In few times where weight was discussed,
it was practioner who raised the issue with patient
(often patient closing down the discussion)
Describe the impact of brief interventions for obesity in primary care.
- RCT showed that: Both advice only, and support (e.g. referral to weight management group) helped patients lose weight (however, support more so) (each patient was give 30 seconds of one of the two)
- So interventions are acceptable (according to patients) + useful
What is obesity ?
Excess adiposity
State formula for BMI. What is the main problem of BMI as a tool to estimate obesity ?
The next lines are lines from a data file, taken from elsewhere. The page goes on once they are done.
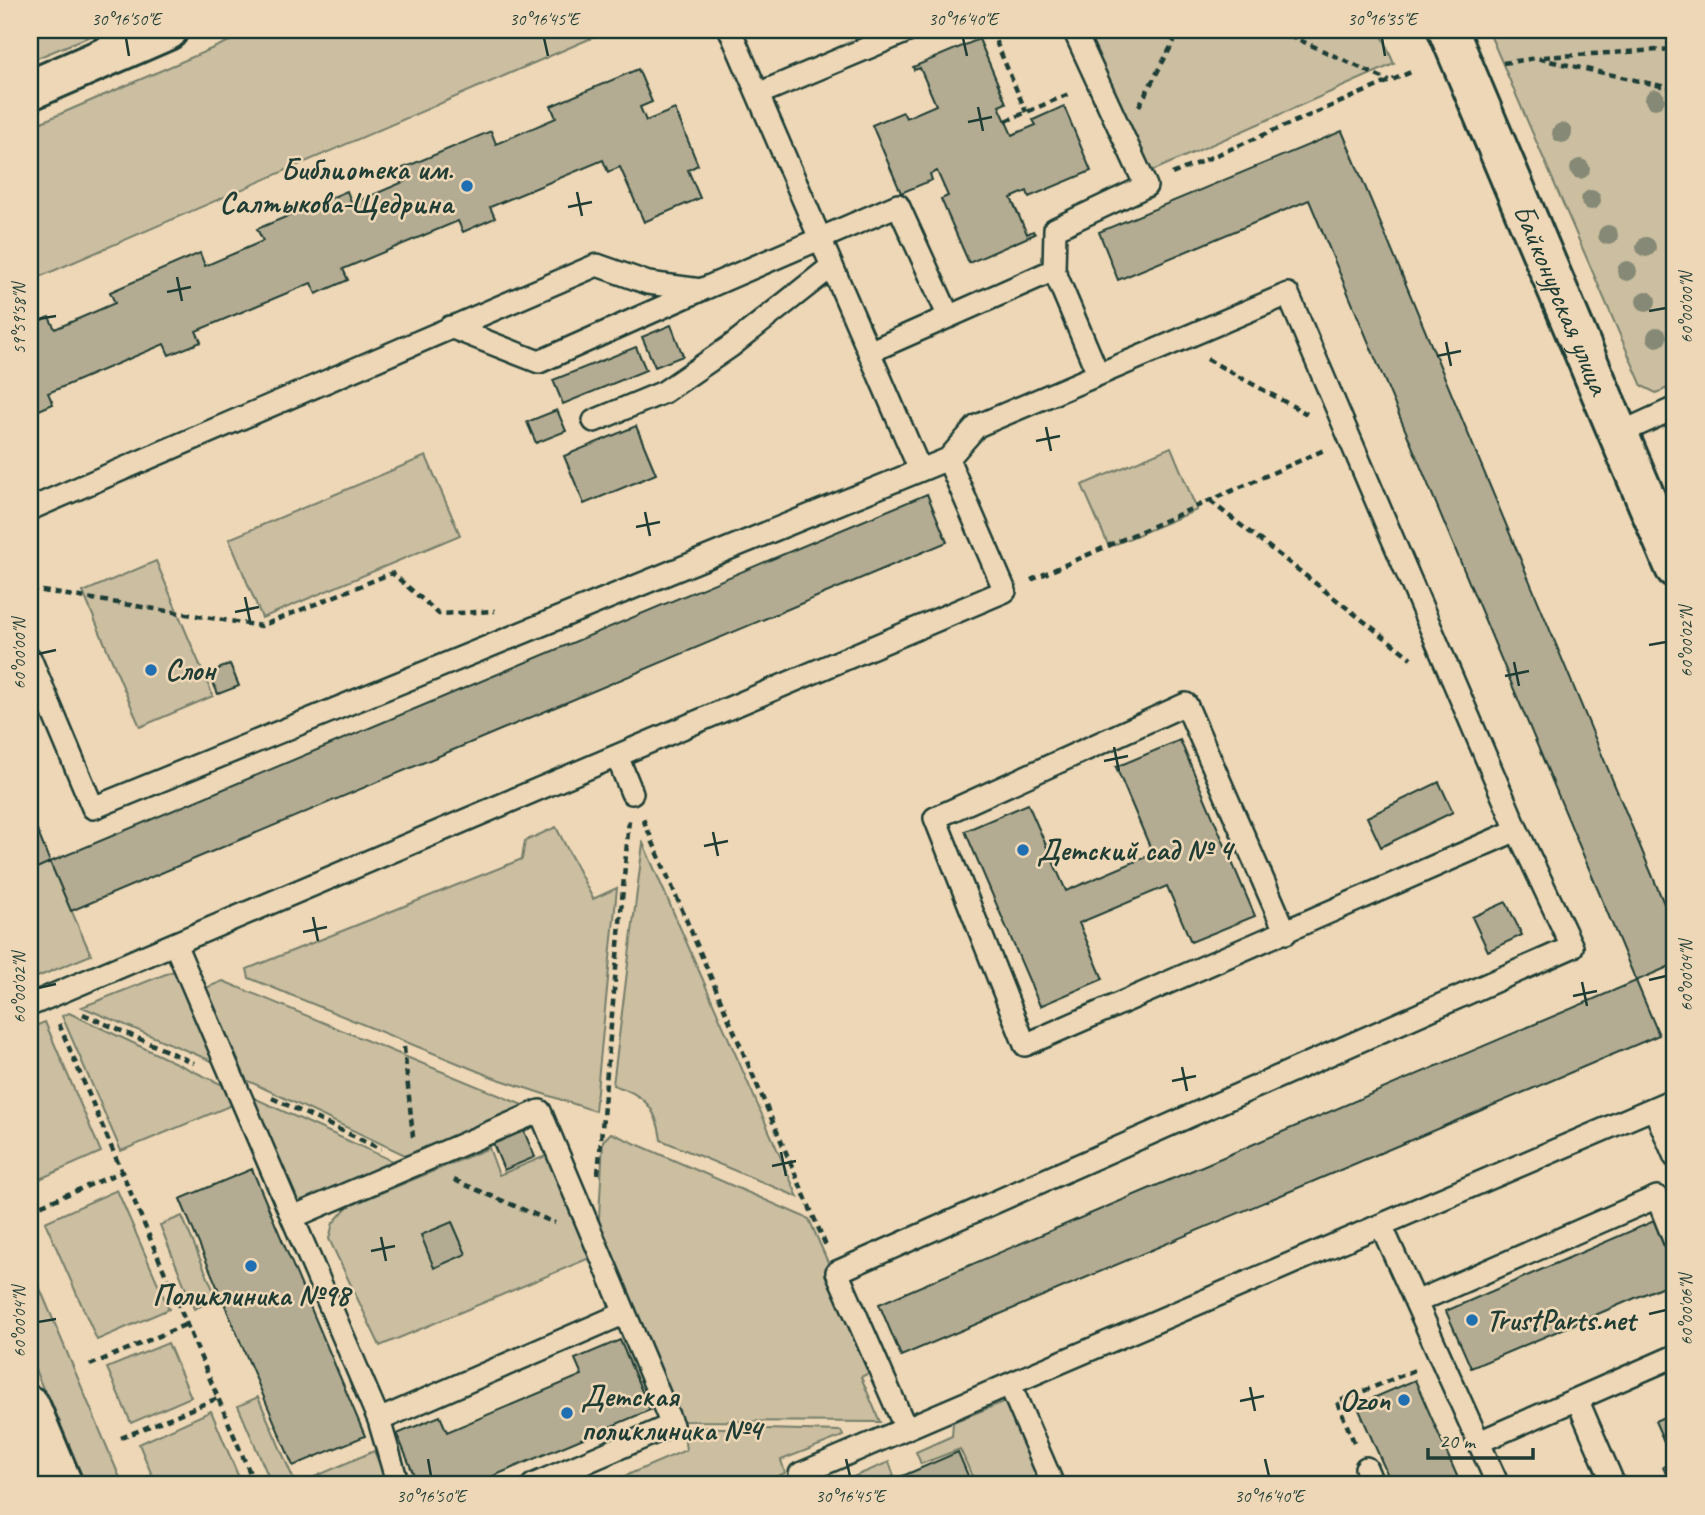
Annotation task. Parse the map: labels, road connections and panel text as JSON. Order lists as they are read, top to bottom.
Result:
{
  "streets": {
    "street": ["Байконурская улица"]
  },
  "places": [
    "Библиотека им. Салтыкова-Щедрина",
    "Слон",
    "Детский сад № 4",
    "Поликлиника №98",
    "TrustParts.net",
    "Ozon",
    "Детская поликлиника №4"
  ],
  "scale_bar": "20 m",
  "coordinates": [
    "30°16'50\"E",
    "30°16'45\"E",
    "30°16'40\"E",
    "30°16'35\"E",
    "60°00'00\"N",
    "59°59'58\"N",
    "60°00'02\"N",
    "60°00'04\"N",
    "60°00'06\"N"
  ]
}
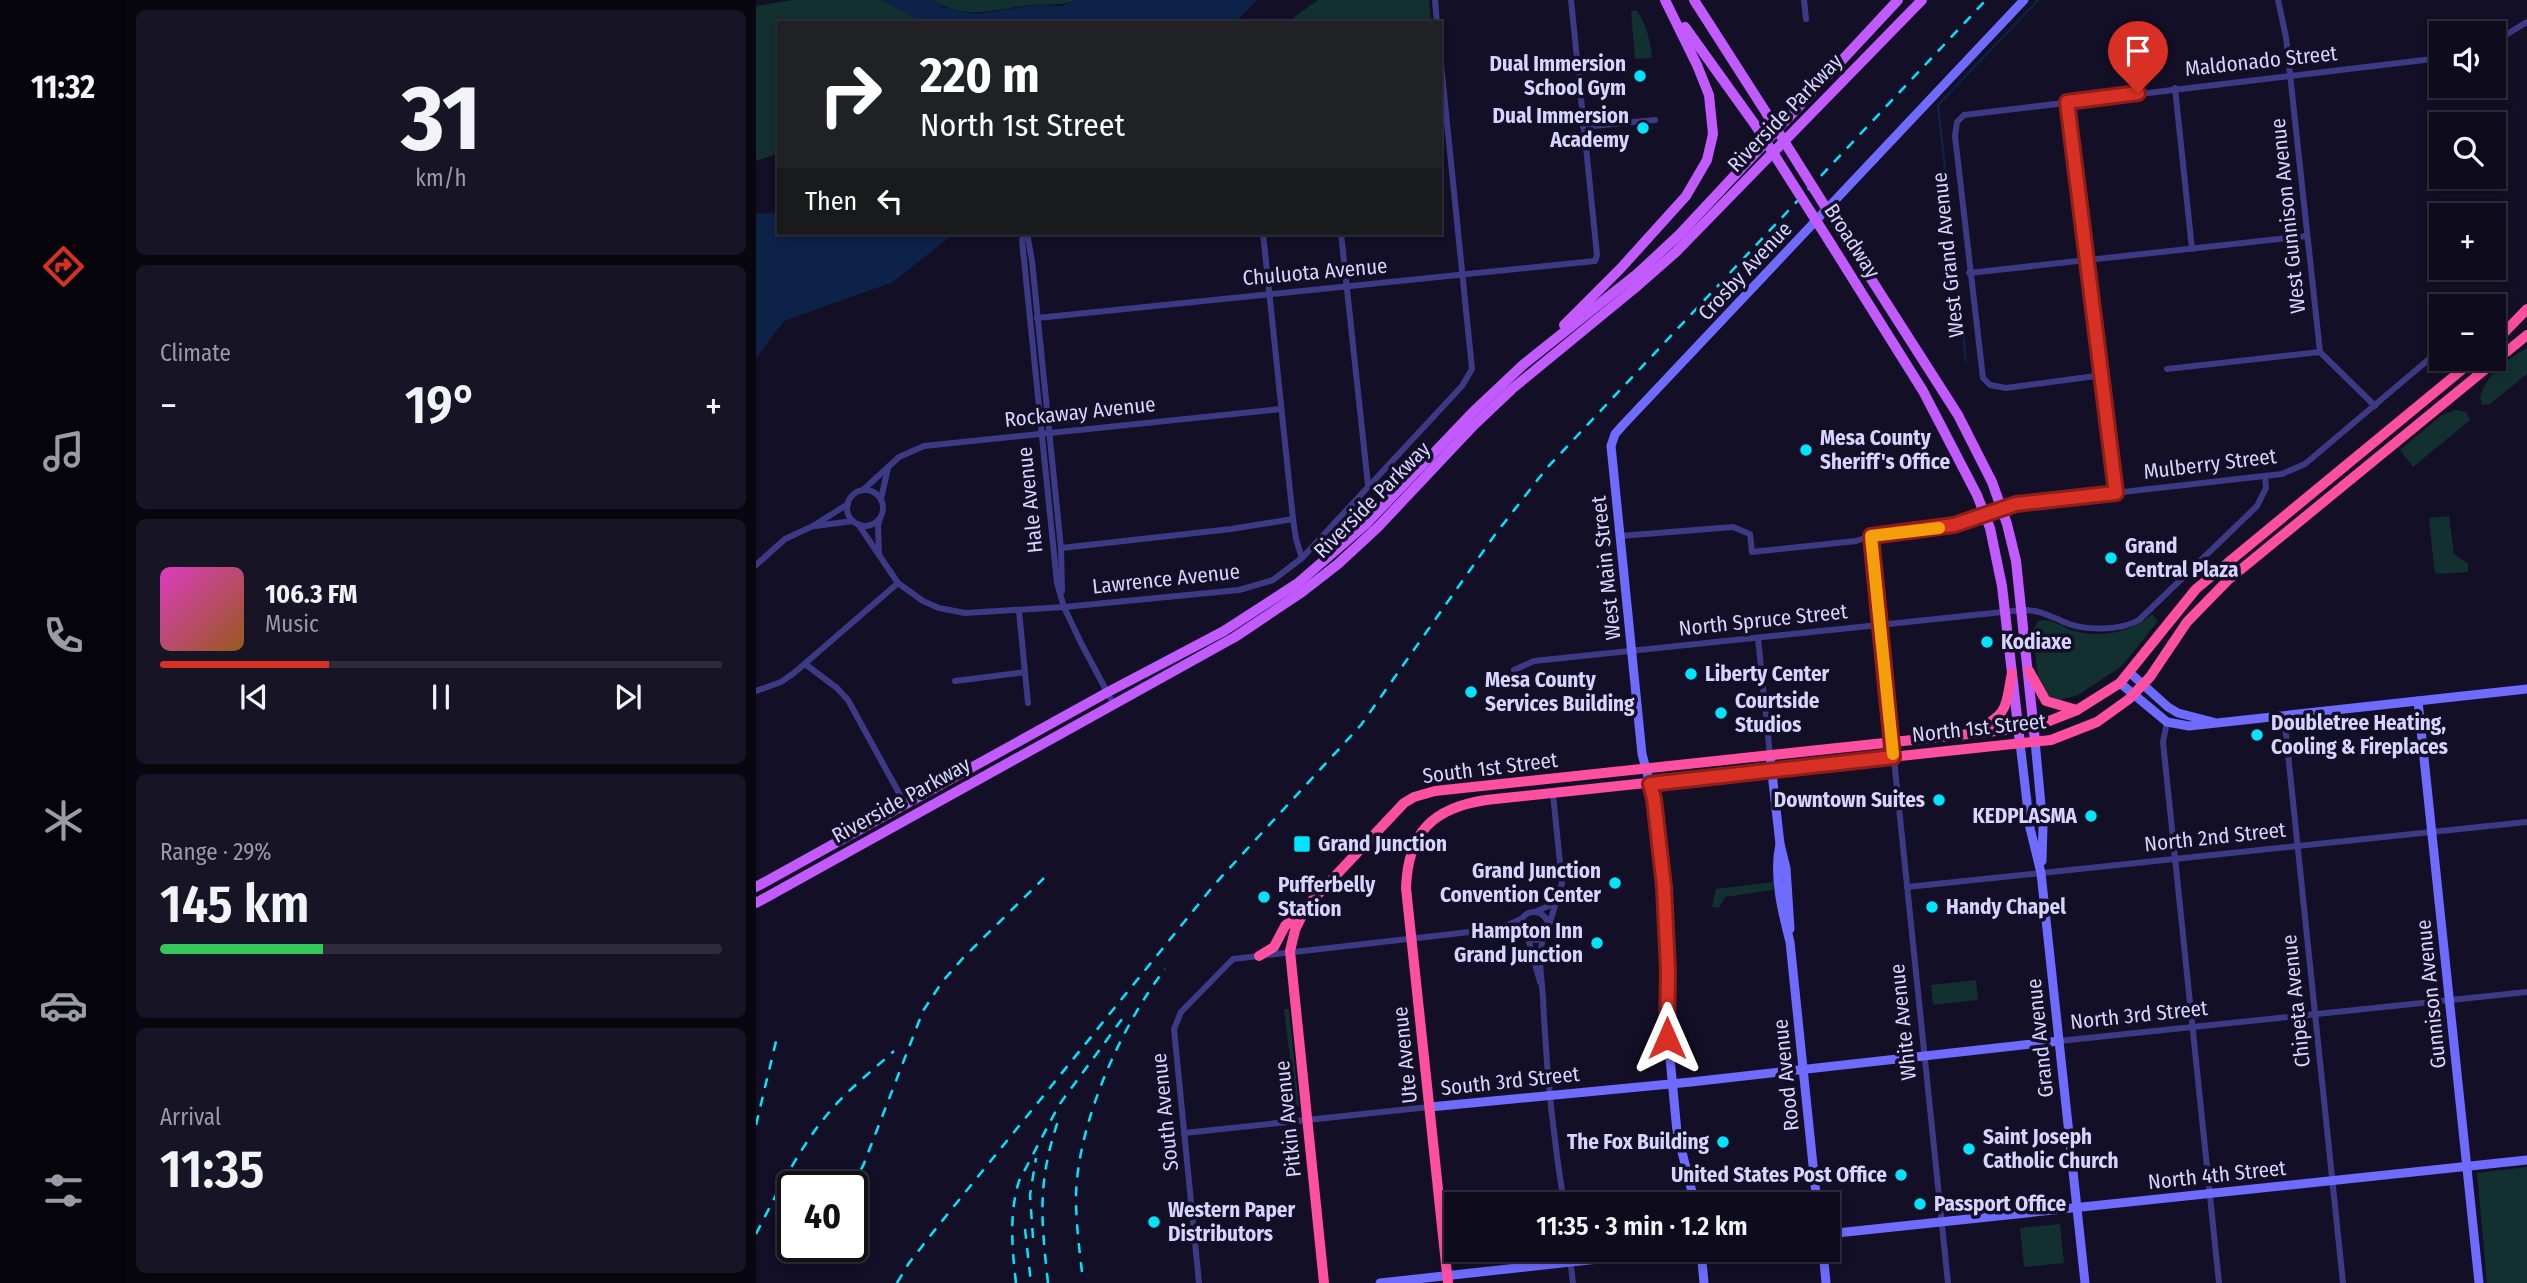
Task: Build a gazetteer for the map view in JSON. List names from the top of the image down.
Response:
{
  "streets": {
    "highway": [
      "North 1st Street",
      "South 1st Street",
      "Ute Avenue",
      "Pitkin Avenue"
    ],
    "main road": ["Riverside Parkway", "Broadway", "Grand Avenue"],
    "street": [
      "Maldonado Street",
      "West Gunnison Avenue",
      "West Grand Avenue",
      "Crosby Avenue",
      "Chuluota Avenue",
      "Rockaway Avenue",
      "Mulberry Street",
      "Hale Avenue",
      "West Main Street",
      "Lawrence Avenue",
      "North Spruce Street",
      "North 2nd Street",
      "Gunnison Avenue",
      "Chipeta Avenue",
      "North 3rd Street",
      "White Avenue",
      "Rood Avenue",
      "South 3rd Street",
      "South Avenue",
      "North 4th Street"
    ]
  },
  "crossings": [
    ["Maldonado Street", "West Gunnison Avenue"],
    ["Maldonado Street", "West Grand Avenue"],
    ["Riverside Parkway", "Hale Avenue"],
    ["Broadway", "Mulberry Street"],
    ["Broadway", "Grand Avenue"],
    ["Crosby Avenue", "West Main Street"],
    ["Chuluota Avenue", "Hale Avenue"],
    ["Chuluota Avenue", "Lawrence Avenue"],
    ["Rockaway Avenue", "Hale Avenue"],
    ["Rockaway Avenue", "Lawrence Avenue"],
    ["Mulberry Street", "West Main Street"],
    ["Mulberry Street", "North Spruce Street"],
    ["Mulberry Street", "White Avenue"],
    ["Mulberry Street", "Grand Avenue"],
    ["Hale Avenue", "Lawrence Avenue"],
    ["West Main Street", "North Spruce Street"],
    ["West Main Street", "North 1st Street"],
    ["West Main Street", "South 1st Street"],
    ["West Main Street", "North 3rd Street"],
    ["West Main Street", "South 3rd Street"],
    ["North Spruce Street", "White Avenue"],
    ["North Spruce Street", "Grand Avenue"],
    ["North 1st Street", "South 1st Street"],
    ["North 1st Street", "White Avenue"],
    ["North 1st Street", "Grand Avenue"],
    ["North 1st Street", "Rood Avenue"],
    ["South 1st Street", "Ute Avenue"],
    ["South 1st Street", "Pitkin Avenue"],
    ["North 2nd Street", "Gunnison Avenue"],
    ["North 2nd Street", "Chipeta Avenue"],
    ["North 2nd Street", "White Avenue"],
    ["North 2nd Street", "Grand Avenue"],
    ["Gunnison Avenue", "North 3rd Street"],
    ["Gunnison Avenue", "North 4th Street"],
    ["Chipeta Avenue", "North 3rd Street"],
    ["Chipeta Avenue", "North 4th Street"],
    ["North 3rd Street", "White Avenue"],
    ["North 3rd Street", "Grand Avenue"],
    ["North 3rd Street", "Rood Avenue"],
    ["North 3rd Street", "South 3rd Street"],
    ["White Avenue", "North 4th Street"],
    ["Grand Avenue", "North 4th Street"],
    ["Ute Avenue", "South 3rd Street"],
    ["South 3rd Street", "South Avenue"],
    ["South 3rd Street", "Pitkin Avenue"]
  ],
  "places": {
    "other": [
      "Dual Immersion School Gym",
      "Dual Immersion Academy",
      "Mesa County Sheriff's Office",
      "Grand Central Plaza",
      "Kodiaxe",
      "Liberty Center",
      "Mesa County Services Building",
      "Courtside Studios",
      "Doubletree Heating, Cooling & Fireplaces",
      "Downtown Suites",
      "KEDPLASMA",
      "Grand Junction Convention Center",
      "Pufferbelly Station",
      "Handy Chapel",
      "Hampton Inn Grand Junction",
      "The Fox Building",
      "Saint Joseph Catholic Church",
      "United States Post Office",
      "Passport Office",
      "Western Paper Distributors"
    ],
    "transit": ["Grand Junction"]
  },
  "page": {
    "tabs": "11:32",
    "tile": [
      ["31", "km/h"],
      "Climate",
      ["Range · 29%", "145 km"],
      ["Arrival", "11:35"]
    ],
    "map_buttons": ["+", "−"],
    "turn": ["220 m", "North 1st Street"],
    "then": "Then",
    "heat": ["−", "19°", "+"],
    "song": ["106.3 FM", "Music"],
    "limit": "40",
    "trip": "11:35 · 3 min · 1.2 km"
  }
}
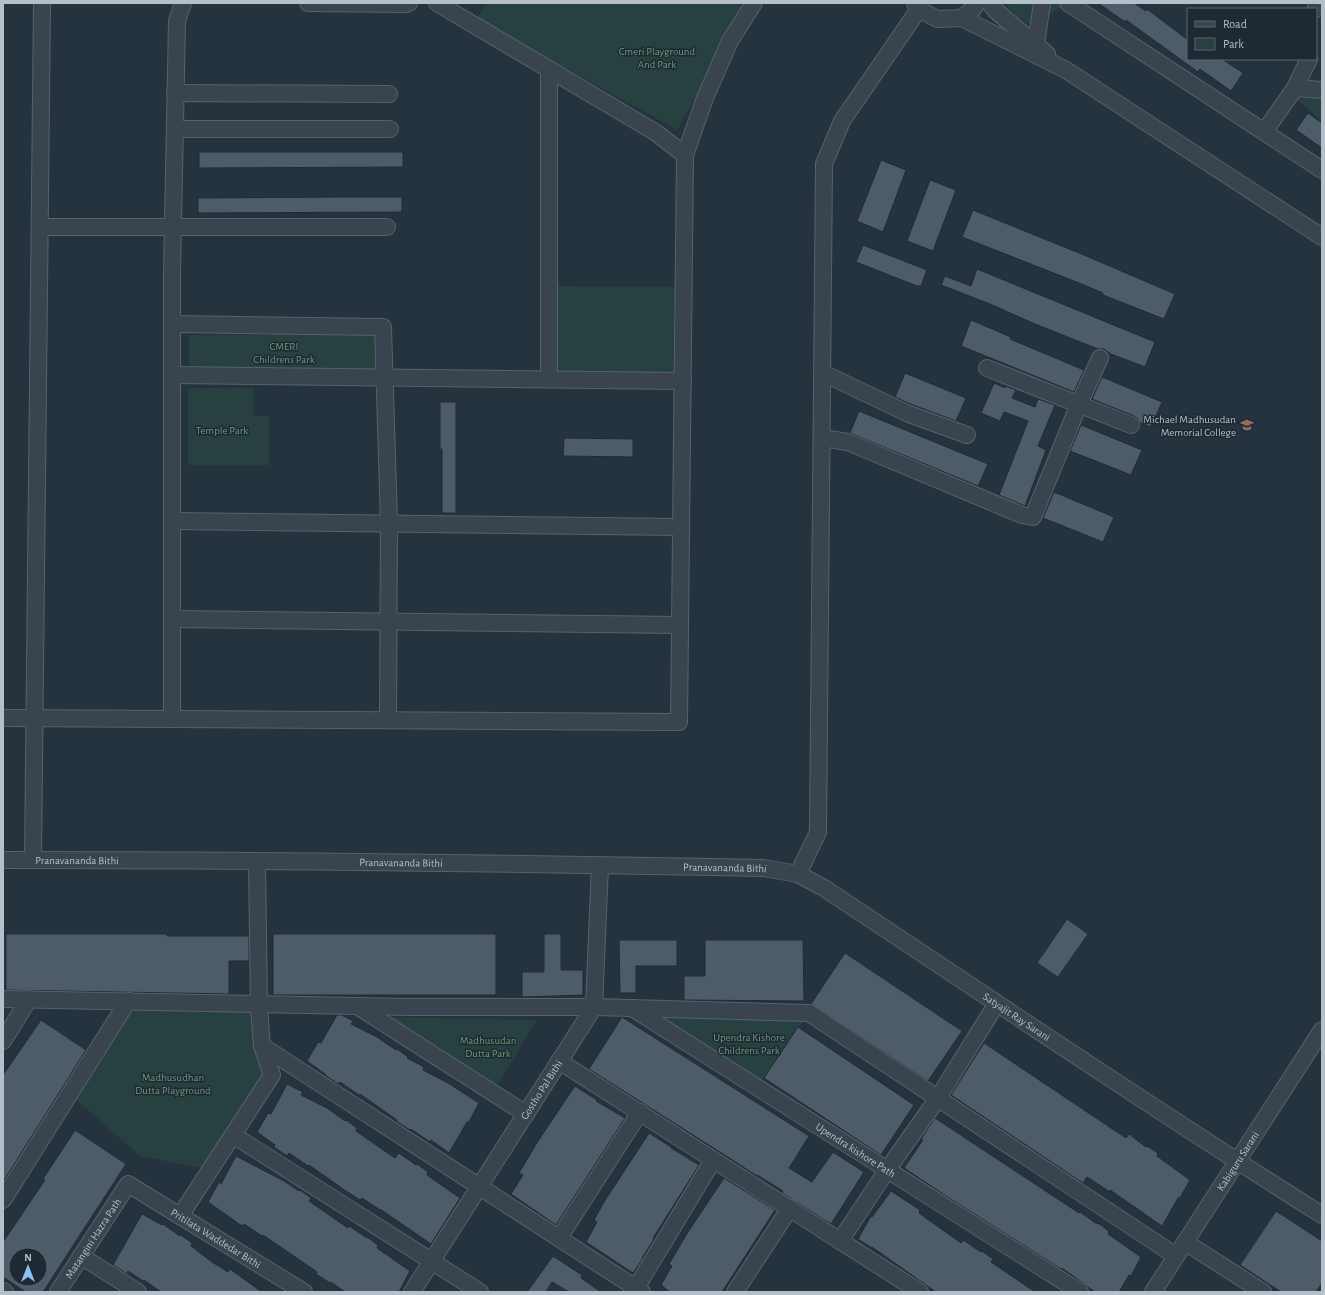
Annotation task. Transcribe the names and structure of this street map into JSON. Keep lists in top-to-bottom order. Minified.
{"streets":{"street":["Pranavananda Bithi","Satyajit Ray Sarani","Gostho Pal Bithi","Upendra kishore Path","Kabiguru Sarani","Matangini Hazra Path","Pritilata Waddedar Bithi"]},"crossings":[["Pranavananda Bithi","Satyajit Ray Sarani"],["Satyajit Ray Sarani","Kabiguru Sarani"],["Matangini Hazra Path","Pritilata Waddedar Bithi"]],"parks":["Cmeri Playground And Park","CMERI Childrens Park","Temple Park","Upendra Kishore Childrens Park","Madhusudan Dutta Park","Madhusudhan Dutta Playground"],"places":{"school or university":["Michael Madhusudan Memorial College"]},"legend":["Road","Park"],"north":"top"}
Body mass index (BMI) = Wt (kg)/ht (m)2
• Proxy measure (fat mass + fat-free mass) BUT still useful population level measure of o/wt and obesity across gender and age for adults
Identify the main measures used for obesity.
- BMI
- Waist circumference (reasonable indicator of intra- abdominal or visceral fat)
What are the NICE cut offs in terms of increased risk of health problems for waist circumference ?
NICE cut offs: males wc >94cm or females wc ≥ 80cm at ↑ed risk
health problems
What BMIs is obesity ? Overweight ?
Obesity is classified as BMI more or equal to 30kg/m2.
Class I is 30 to 34.9 kg/m2.
Class II is 35.0 to 39.9 kg/m2.
Class III is 40 and above.
Overweight is anything from 25 kg/m2 to above (includes pre-obesity and the three classes of obesity)
Identify co-morbidities of obesity.
Stroke Heart Disease Diabeters Cancer Psychological problems (depression, reduced self confidence anxiety, reduced quality of life, body dissatisfaction, may lead into eating disorders)
How is obesity defined in children ? WHa
• Arbitrary ref values (85th, 95th centiles for population), which vary worldwide
• IOTF: adult cut offs (BMI 25, 30) be linked to BMI centiles for children to provide child cut-offs (International standards, based on mean of international centiles)
‒ aim to define internationally acceptable cut off points for child obesity and overweight (helps compare different countries and come up with strategy applicable to all countries)
-e.g.
if 19.8 BMI as male aged 10 overweight child
• International cut offs reformulated to allow BMI to be expressed as a centile or SD score
- very minor changes in existing cut-offs
Draw a graph of BMI vs age for overweight, and obese males, and females respectively up to age 18. Explain the differences between males and females.
Refer to graph on page 3
More linear in males, more concave in females (probably due to early puberty)
What is the percentage of children at risk of overweight (including obesity) in Scotland?
Percentage of children at a health weight ?
72%
28%
What is the prevalence of child obesity in Scotland ?
13%
Identify possible consequences of childhood obesity.
- Pulmonary: Sleep apnoea; Asthma
- Orthopaedic: Ankle sprains; Increased risk of fractures
- Neurological: Idiopathic intracranial hypertension
- Gastroenterological: Cholelithiasis; Liver steatosis/non-alcoholic fatty liver
- Endocrine: Type 2 diabetes; Polycystic ovary syndrome
- Cardiovascular: Hypertension; Dyslipidaemia
- Psychological: Depression; Low self esteem
These are consequences we used to just see in adults, now in children as well.